Et il y a les commerces de tradition - et de qualité - comme la pâtisserie La Mallorquina, avec sa file du dimanche matin, la Casa de Diego qui propose le plus vaste éventail d'éventails et de mantilles d'Espagne...
Tío Pepe
Un maire de Madrid l'a comparé à la Tour Eiffel. En 2011, il a disparu de son toit, Appel ayant acheté l'immeuble pour sa boutique avait déboulonné l'icône publicitaire qui dominait la Puerta del Sol depuis les années 1950. Steve Jobs n'a pas pris la mesure de ce panneau qui a acquis le statut de patrimoine protégé : à travers une pétition (... cette enseigne a illuminé les douze coups de minuit du jour de l'an, les défilés des rois mages, les rassemblements des indignés, et a fourni le cadre de films, de cartes postales, de livres. Elle fait partie du paysage de Madrid et vous ne pouvez pas l'éliminer), 28.000 Madrilènes ont exigé et obtenu, après trois ans, la réinstallation du panneau, juste en face, et envers et contre une ordonnance de la Mairie qui interdit ce type d'affiches sur les façades de la ville. La marque emblématique du groupe González Byass-Jerez, spécialisé dans la production de spiritueux, peut se frotter les mains.


Casa de Correos
La "maison de la poste", construite dans un style baroque (1768) par l'architecte français Jacques Marquet, accueille actuellement le siège de la présidence de la Comunidad de Madrid.
Son élégante façade est une composition de pierre de Colmenar et de briques, plus un balcon central surmonté d'un fronton décoré par l'écusson royal.

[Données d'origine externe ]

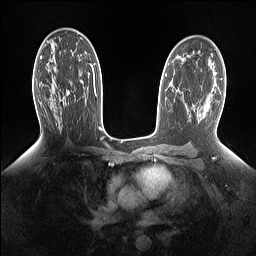
Breast MRI (dynamic contrast-enhanced), one axial slice. Position 87 of 160 along the scan axis. Dynamic contrast-enhanced series, time point 2 of 7 at this slice position (early post-contrast). 1.5 T. TE 1.4 ms, TR 5 ms. 1.15 mm slice thickness. 256 × 256 image matrix, field of view 330 × 330 mm. Female patient.
Outlined on this slice (semi-automatically segmented with operator editing):
- enhancing-tissue mask used for the functional tumour volume (all voxels passing the contrast-enhancement thresholds inside the analysis volume; usually the tumour): bounding box [x1, y1, x2, y2] px = [59, 91, 69, 104]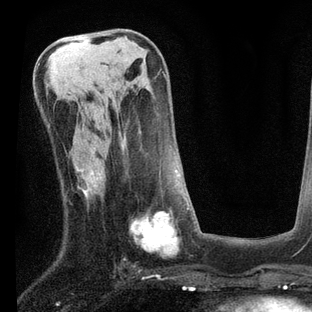
Breast MRI, one axial slice. Slice 34 of 80 in the series (ordered by position). Cropped to one breast. Dynamic contrast-enhanced series, time point 2 of 7 at this slice position (early post-contrast). 3 T. TE 2.2 ms, TR 5.4 ms. 2 mm slice thickness. 312 × 312 image matrix, field of view 183 × 183 mm. Female patient.
Structures marked on this image (semi-automatically segmented with operator editing):
- enhancing-tissue mask used for the functional tumour volume (all voxels passing the contrast-enhancement thresholds inside the analysis volume; usually the tumour): box from (x=92, y=167) to (x=189, y=256) px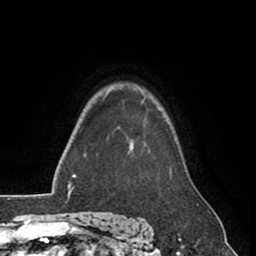
Breast MRI (dynamic contrast-enhanced), one axial slice; position 66 of 80 along the scan axis; cropped to one breast; dynamic contrast-enhanced series, time point 2 of 8 at this slice position (early post-contrast); 1.5 T; TE 2.6 ms, TR 5.6 ms; 2 mm slice thickness; 256 × 256 image matrix, field of view 170 × 170 mm. Female patient.
Structures marked on this image (semi-automatically segmented with operator editing):
- enhancing-tissue mask used for the functional tumour volume (all voxels passing the contrast-enhancement thresholds inside the analysis volume; usually the tumour): bounding box (x1, y1, x2, y2) in pixels: (131, 98, 168, 146)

Nous, on lui préfère l'alignement en arc-de-cercle des bâtiments d'en face.
Son clocher date du 19°, il est connu de tou·te·s les Espagnol·e·s pour les 12 coups de minuit du Nouvel An, qui attirent chaque année des milliers de fêtards sur la place tandis que le reste de la population suit religieusement la cérémonie en avalant des raisins devant la télé, qui est sur place, bien sûr.
Pendant la Dictature, Franco y avait installé la Direction générale de la sécurité. En plein cœur de la capitale. Pour que les Madrilènes entendent bien les cris des opposant·e·s qui passaient par ses cellules et ses salles de tortures.
Devant l'entrée, le kilómetro cero (kilomètre zéro)), signalé par une plaque dans le sol : le point de départ des six routes radiales, construites au 18° siècle, qui irriguent l'Espagne.
la place
La Puerta del Sol, c'est avant tout une place piétonne (en partie). De cette vaste demi-lune partent plusieurs rues importantes : la calle Preciados, principale artère commerçante de la ville; la calle de Alcalà, imposante et magnifique avenue bordée de palais, d'églises; la calle Mayor, qui conduit à la place du même nom.
Si elle est dominée par la statue équestre de Charles III, c'est devant une autre sculpture que les touristes aiment se selfier : celle de L'Ours et l'Arbousier, posée là en 1967, comme un des symboles touristiques de Madrid.






L'ours et l'arbousier
Point de rencontre tant pour les locaux que pour les touristes, cette sculpture de bronze de Navarro Santafé, vissée depuis 1967 aux pavés de la Puerta del Sol, est un des emblèmes de la ville, l'ours et l'arbousier font même partie de ses armoiries.
L'ours était un habitué des lieux au Moyen Âge, pas étonnant qu'il figure - seul - sur l'écusson de Madrid. Un litige opposait le pouvoir civil et l'église, à propos du contrôle des pâtures et des forêts madrilènes, jusqu'à ce qu'en 1222, on trouve enfin un accord : les premières deviendront propriété du Chapitre, et les seconds celle du conseil municipal. Pour sceller l'accord, on modifiera les armoiries de la ville, qui arboreront un ours s'appuyant sur un arbousier.

La Mollorquina
Probablement la mieux située de Madrid... Et une de ses plus anciennes pâtisseries. La Mallorquina est aussi devenue une attraction touristiques de plus de la Puerta del Sol. Elle reste cependant une référence pour les Madrilènes.
L'assortiment est impressionnant, le comptoir grouillant et le personnel élégant. Les palmiers enrobés de chocolat, les napolitanas chaudes, les brazos de gitano (bras de gitan) y sont les meilleurs de la ville.
La Mallorquina fut fondée 1894 par des familles de commerçants associées, Balaguer, Coll et Ripoll, qui exploitaient déjà un établissement rue Jacometrezo, et qui ont compris que les travaux de la Puerta del Sol rendraient l'emplacement exclusif. Ripoll était de Majorque, d'où le nom de la maison.
Dès son ouverture, la Mallorquina sera un endroit chic, les serveurs parlent français, on y croise artistes, personnalités, membres de la famille royale. La famille Ripoll, demeurée unique propriétaire, a vendu après la Guerre civile.
La décoration et l'ordonnancement actuel de la boutique et du salon datent des transformations de 1960. Aujourd'hui, c'est la troisième génération des familles Quiroga et Gallo qui régente la maison.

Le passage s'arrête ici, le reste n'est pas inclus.